Halloween went past and we hardly noticed a thing. I was expecting all the costumes and stuff – in fact I was expecting my robes to be mistaken for one! But no, just silent.
As, incidentally, were the mid-term elections. Surprisingly little to be seen in terms of posters and public visual presence. There’s TV ads, I caught in the background while eating one day. Groomed, fake smiles, manicured confidence selling sincerity and insultingly simplistic messages. But in our hotel restaurant, the TVs on election day were showing football…
But I’m getting ahead of myself. It’s Wednesday, and Chandra’s piloting our RV across the Louisiana bayous. Not literally, right, I mean we’re on a freeway. But I’ve missed a bit of blogging so, being historically minded, I’ll hop back to Atlanta for now.
Day 2 of the AAR we started off with a Yogacara panel in the morning. The papers were okay, I guess, but nothing really exciting. The main tendency that emerged was the agreement that Yogacara, far from being the idealistic philosophy that it is usually depicted as, is for the most part a highly Abhidhammic project. Equally important is that we do not assess Yogacara as a coherent school, but in terms of the particular authors and their texts.
Later in the day we went for a panel on the psychology of religious violence, which focussed on James Jones’ “Blood that Cries out from the Earth”. I found this panel also underwhelming. For me it was dominated by theory, and I learned little of the actual topic. I was reminded of a comment in an earlier panel. Rita Gross was praised because she always used theory to illuminate the facts, not using the facts to support a theory. Well, this wasn’t that.
Religious violence, especially suicide bombings and the like (and, BTW, why don’t we call them “murder bombings?) are a distinctive and troubling modern phenomenon. The religious dimension has a special property of inflating or magnifying. When we invoke “god” or “nibbana” or whatever, our world gets bigger. Things are larger than life. They “bulge” like, well, like so many things in the US – people, cars, fonts. It’s a bulging country.
The bulge of religion is supposed to make life better. It’s supposed to bring meaning. And so it does, often enough; but not all meaning is good meaning. Mohammed Atta felt that flying a plane into the WTC was very meaningful.
The panelists used Atta’s last letter as an, admittedly slender, insight into his mind. They suggested that he had a longing for a father; not so much the distant or stern Father of childhood, but a very vaguely pictured father that was remembered as an imprint or echo in the infant’s dawning consciousness of his mother. Atta, apparently, had a close relationship with his mother.
One of the audience, William Harman, spoke about his recent research in Sri Lanka. He had been conducting research among the families of the LTTE (Tamil Tigers) female suicide bombers. The LTTE has the highest proportion of female suicide bombers. It must have been a horrific experience for the families, who had no idea their daughter or sister was contemplating such a thing. One intriguing fact he discovered was that some weeks before these events, around 3/4s of these girls started worshipping the Tamil Hindu goddess. Mariamman.
She is a popular deity of disease and fertility, not unlike many other Indian goddesses. But she has a peculiar myth. She was, according to many different variants, wronged by a male family member, and ultimately grew into such a fury that she literally exploded, annihilating all around her.

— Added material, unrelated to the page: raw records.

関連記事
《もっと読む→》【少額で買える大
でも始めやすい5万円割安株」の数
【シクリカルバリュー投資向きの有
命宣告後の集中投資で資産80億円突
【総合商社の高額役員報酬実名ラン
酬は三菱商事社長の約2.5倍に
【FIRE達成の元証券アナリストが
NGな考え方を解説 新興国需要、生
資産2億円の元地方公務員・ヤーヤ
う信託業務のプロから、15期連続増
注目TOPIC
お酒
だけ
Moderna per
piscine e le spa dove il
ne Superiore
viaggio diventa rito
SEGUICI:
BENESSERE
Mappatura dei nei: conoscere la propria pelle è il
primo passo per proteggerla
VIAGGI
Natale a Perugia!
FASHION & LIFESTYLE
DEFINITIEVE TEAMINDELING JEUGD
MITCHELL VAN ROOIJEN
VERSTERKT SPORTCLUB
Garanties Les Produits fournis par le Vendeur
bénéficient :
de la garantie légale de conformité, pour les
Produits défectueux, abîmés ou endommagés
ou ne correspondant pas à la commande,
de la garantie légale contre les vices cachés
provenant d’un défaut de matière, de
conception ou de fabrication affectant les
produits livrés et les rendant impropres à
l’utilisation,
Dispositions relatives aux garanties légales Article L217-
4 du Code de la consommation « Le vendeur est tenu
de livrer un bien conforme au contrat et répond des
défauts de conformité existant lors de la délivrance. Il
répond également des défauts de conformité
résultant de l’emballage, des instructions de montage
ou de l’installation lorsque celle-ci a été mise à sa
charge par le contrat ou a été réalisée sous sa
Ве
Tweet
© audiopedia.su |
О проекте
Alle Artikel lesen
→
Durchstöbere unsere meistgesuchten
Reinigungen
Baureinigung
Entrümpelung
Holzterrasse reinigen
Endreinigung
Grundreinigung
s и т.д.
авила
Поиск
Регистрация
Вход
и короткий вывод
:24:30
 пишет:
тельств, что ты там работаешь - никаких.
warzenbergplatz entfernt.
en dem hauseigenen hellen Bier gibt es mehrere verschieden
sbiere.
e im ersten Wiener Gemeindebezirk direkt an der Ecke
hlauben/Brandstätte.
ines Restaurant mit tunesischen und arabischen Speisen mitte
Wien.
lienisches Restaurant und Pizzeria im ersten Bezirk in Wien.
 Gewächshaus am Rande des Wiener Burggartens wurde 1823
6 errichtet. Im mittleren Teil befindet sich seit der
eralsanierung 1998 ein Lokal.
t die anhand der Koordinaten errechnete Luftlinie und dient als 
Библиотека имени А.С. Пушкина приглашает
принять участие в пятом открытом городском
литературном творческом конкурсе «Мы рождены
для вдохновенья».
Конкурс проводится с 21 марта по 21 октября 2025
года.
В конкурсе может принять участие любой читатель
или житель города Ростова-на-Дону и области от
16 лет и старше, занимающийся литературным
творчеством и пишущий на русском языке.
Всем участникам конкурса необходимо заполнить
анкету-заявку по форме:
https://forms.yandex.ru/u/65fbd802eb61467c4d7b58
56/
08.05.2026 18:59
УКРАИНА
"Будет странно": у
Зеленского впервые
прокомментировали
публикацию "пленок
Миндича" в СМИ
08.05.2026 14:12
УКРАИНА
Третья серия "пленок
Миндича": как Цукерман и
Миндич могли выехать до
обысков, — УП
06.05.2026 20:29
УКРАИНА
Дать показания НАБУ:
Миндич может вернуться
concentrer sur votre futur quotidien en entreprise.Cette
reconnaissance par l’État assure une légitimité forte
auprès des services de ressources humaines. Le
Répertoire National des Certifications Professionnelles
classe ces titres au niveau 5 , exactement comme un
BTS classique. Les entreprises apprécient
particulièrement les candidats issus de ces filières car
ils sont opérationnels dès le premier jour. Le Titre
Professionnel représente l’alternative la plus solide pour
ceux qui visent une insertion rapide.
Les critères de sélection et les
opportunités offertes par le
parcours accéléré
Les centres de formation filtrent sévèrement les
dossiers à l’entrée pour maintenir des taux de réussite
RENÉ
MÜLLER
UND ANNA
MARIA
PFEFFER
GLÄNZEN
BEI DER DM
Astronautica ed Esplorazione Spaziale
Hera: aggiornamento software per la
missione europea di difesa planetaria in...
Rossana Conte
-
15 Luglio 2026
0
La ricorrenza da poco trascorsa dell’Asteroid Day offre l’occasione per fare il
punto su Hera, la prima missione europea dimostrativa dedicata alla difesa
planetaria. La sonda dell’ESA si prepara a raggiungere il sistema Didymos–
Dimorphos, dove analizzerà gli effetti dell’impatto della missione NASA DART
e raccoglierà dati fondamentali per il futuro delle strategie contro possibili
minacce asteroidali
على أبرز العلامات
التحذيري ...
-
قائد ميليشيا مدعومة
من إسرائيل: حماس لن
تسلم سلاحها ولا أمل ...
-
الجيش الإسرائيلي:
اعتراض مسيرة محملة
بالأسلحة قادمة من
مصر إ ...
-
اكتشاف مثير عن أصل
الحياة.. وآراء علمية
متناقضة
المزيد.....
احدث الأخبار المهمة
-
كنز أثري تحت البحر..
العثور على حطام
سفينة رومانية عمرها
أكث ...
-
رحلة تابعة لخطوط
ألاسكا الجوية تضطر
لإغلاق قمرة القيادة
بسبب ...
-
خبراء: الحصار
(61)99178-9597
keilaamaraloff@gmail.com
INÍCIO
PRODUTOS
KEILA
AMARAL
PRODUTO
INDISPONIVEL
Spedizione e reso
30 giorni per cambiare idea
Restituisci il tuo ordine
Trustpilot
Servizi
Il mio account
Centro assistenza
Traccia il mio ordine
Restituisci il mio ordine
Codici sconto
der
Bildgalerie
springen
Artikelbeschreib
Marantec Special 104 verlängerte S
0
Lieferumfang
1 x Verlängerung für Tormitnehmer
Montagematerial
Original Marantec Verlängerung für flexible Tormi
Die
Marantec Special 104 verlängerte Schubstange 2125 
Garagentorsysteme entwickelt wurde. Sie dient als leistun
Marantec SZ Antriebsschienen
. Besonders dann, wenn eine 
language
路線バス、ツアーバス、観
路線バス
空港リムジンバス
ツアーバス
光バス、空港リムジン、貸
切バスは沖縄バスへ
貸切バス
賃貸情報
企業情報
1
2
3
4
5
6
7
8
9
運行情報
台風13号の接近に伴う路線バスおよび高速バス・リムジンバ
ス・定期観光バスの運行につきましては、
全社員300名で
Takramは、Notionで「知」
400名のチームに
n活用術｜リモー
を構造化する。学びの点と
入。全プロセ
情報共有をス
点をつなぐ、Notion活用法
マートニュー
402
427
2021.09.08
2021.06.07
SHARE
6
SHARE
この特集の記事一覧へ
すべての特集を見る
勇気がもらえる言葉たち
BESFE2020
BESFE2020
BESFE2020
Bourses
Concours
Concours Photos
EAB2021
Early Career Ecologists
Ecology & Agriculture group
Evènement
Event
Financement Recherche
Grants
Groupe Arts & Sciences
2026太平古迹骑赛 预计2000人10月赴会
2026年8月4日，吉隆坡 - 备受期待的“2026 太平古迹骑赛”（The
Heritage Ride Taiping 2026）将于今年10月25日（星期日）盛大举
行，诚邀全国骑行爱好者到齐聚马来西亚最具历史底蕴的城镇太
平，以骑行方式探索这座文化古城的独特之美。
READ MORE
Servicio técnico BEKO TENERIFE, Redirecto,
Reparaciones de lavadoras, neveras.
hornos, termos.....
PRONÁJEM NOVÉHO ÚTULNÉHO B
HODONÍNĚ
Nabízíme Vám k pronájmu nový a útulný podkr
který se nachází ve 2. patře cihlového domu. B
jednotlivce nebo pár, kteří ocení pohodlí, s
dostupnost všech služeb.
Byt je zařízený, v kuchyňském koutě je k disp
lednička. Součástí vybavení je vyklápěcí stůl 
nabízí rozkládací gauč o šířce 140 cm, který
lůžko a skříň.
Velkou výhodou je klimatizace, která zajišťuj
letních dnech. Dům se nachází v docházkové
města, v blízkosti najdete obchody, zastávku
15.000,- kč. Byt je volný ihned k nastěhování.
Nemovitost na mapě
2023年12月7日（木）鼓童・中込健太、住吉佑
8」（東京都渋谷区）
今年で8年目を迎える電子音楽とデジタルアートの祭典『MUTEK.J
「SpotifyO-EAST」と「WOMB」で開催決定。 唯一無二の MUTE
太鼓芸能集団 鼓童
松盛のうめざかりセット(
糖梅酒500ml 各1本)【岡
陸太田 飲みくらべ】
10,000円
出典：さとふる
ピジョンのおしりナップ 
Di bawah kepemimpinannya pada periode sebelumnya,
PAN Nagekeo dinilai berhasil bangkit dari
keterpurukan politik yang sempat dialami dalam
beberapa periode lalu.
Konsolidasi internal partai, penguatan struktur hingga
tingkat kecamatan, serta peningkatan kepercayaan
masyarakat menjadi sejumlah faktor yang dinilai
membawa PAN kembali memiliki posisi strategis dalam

We are sophisticated enough that we assume there must be a symbolic meaning to this; but clearly some take it quite literally. It is not clear whether the worship of Mariamman preceded or followed the idea to become a suicide bomber. But either way, it is a sobering reminder of the power of religion for evil.
It is also a reminder that as religious people, we have to accept responsibility for the negative aspects of religious texts. And not just for the symbolic reading that we might prefer, but for literal and/or destructive readings as well.
If I, as a religious teacher, say that the entire Tipitaka is the words of the Buddha, then people will take that seriously. If they then say, “The Buddha said that women are like black snakes”, then I must accept some responsibility for that.
Enough for now, we’ve arrived at Baton Rouge and have to turn our attention to more exciting things, like finding a place to stay and get an oil change.